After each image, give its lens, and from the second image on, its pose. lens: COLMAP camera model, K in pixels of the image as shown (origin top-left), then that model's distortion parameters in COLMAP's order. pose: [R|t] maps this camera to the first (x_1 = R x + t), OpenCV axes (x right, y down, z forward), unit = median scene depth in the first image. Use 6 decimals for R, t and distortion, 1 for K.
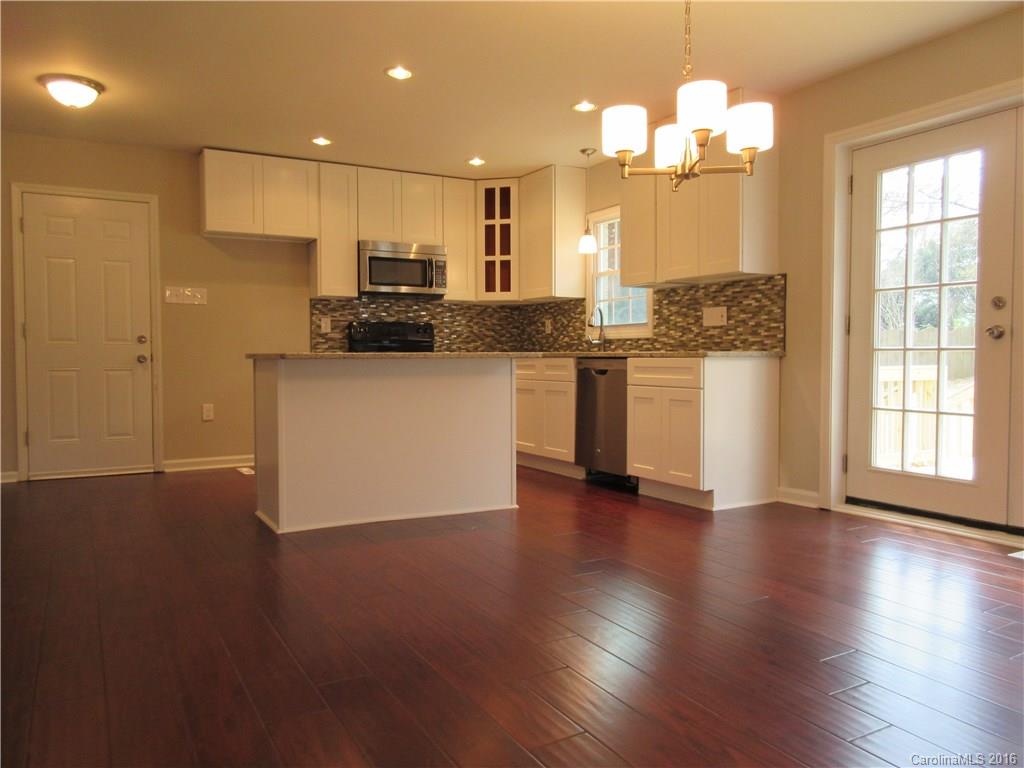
lens RADIAL K [[770.0, 0, 513.7], [0, 770.0, 381.6], [0, 0, 1]] dist [0.021440, -0.018013]
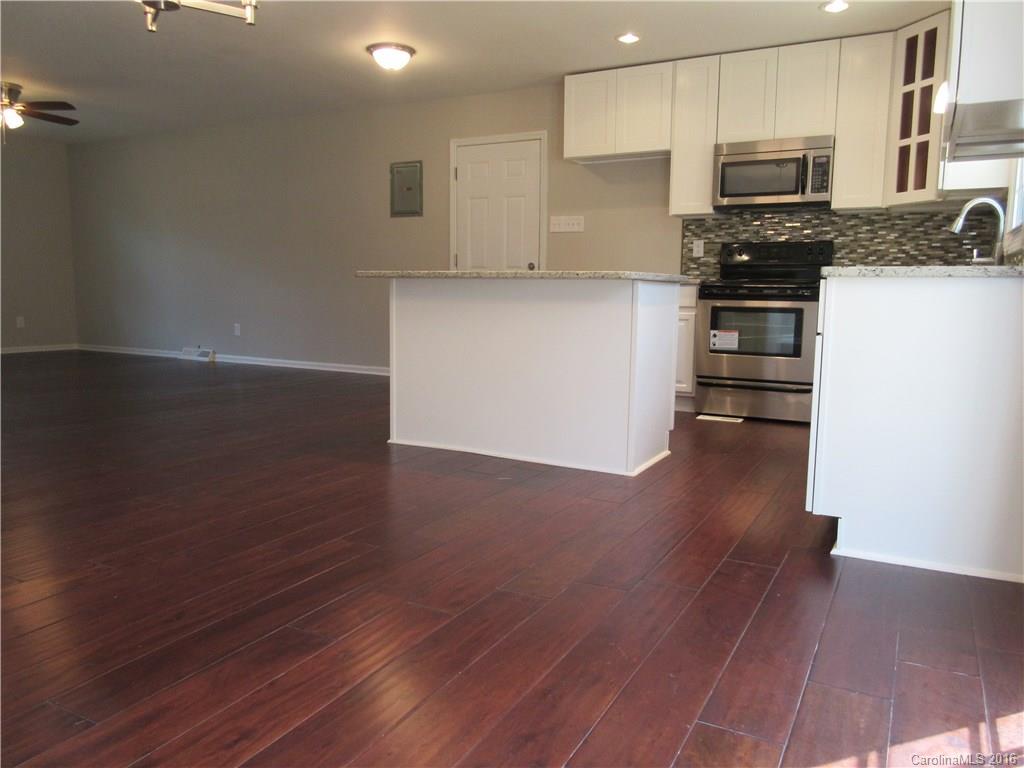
lens RADIAL K [[770.0, 0, 518.0], [0, 770.0, 381.8], [0, 0, 1]] dist [0.021440, -0.018013]
pose [[0.537731, 0.110811, -0.835803, 0.443955], [-0.045185, 0.993688, 0.102672, -0.002817], [0.841905, -0.017444, 0.539344, 0.380524]]
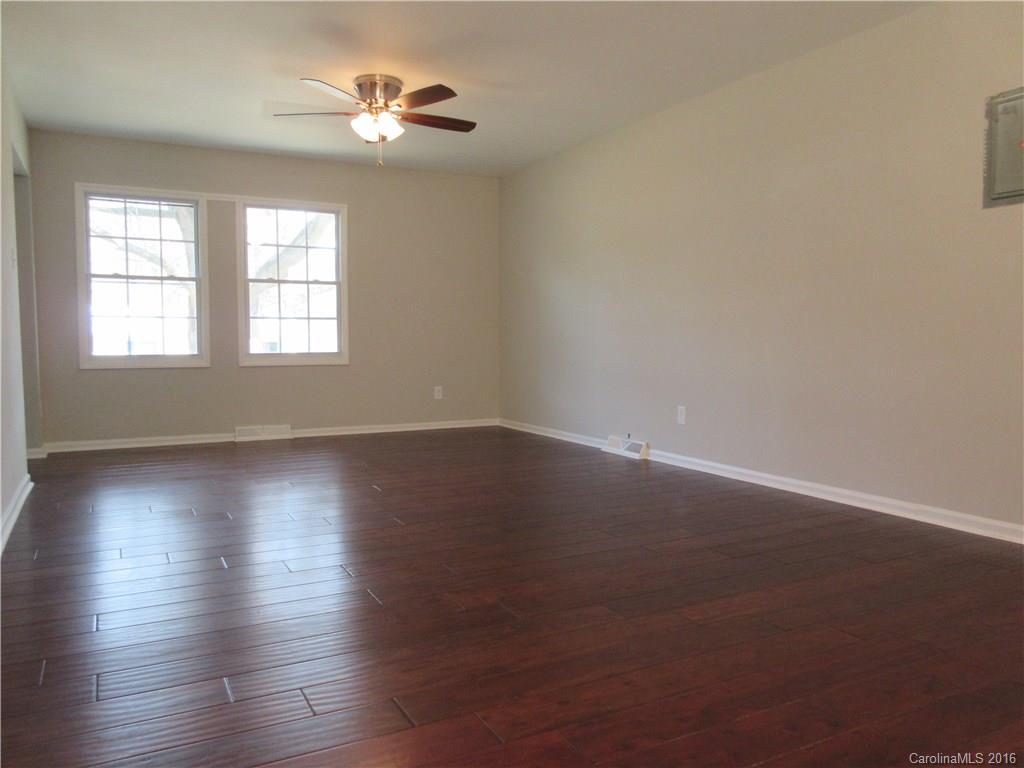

◇ ◇ ◇

*Exercise*
Reproduce the material above with each occurrence of "image" changed to "photo" and everything else left as it stands, omitting the pictures.

*Task result*
After each photo, give its lens, and from the second photo on, its pose. lens: COLMAP camera model, K in pixels of the photo as shown (origin top-left), then that model's distortion parameters in COLMAP's order. pose: [R|t] maps this camera to the first (x_1 = R x + t), OpenCV axes (x right, y down, z forward), unit = median scene depth in the first photo. Use 6 decimals for R, t and distortion, 1 for K.
lens RADIAL K [[770.0, 0, 513.7], [0, 770.0, 381.6], [0, 0, 1]] dist [0.021440, -0.018013]
lens RADIAL K [[770.0, 0, 518.0], [0, 770.0, 381.8], [0, 0, 1]] dist [0.021440, -0.018013]
pose [[0.537731, 0.110811, -0.835803, 0.443955], [-0.045185, 0.993688, 0.102672, -0.002817], [0.841905, -0.017444, 0.539344, 0.380524]]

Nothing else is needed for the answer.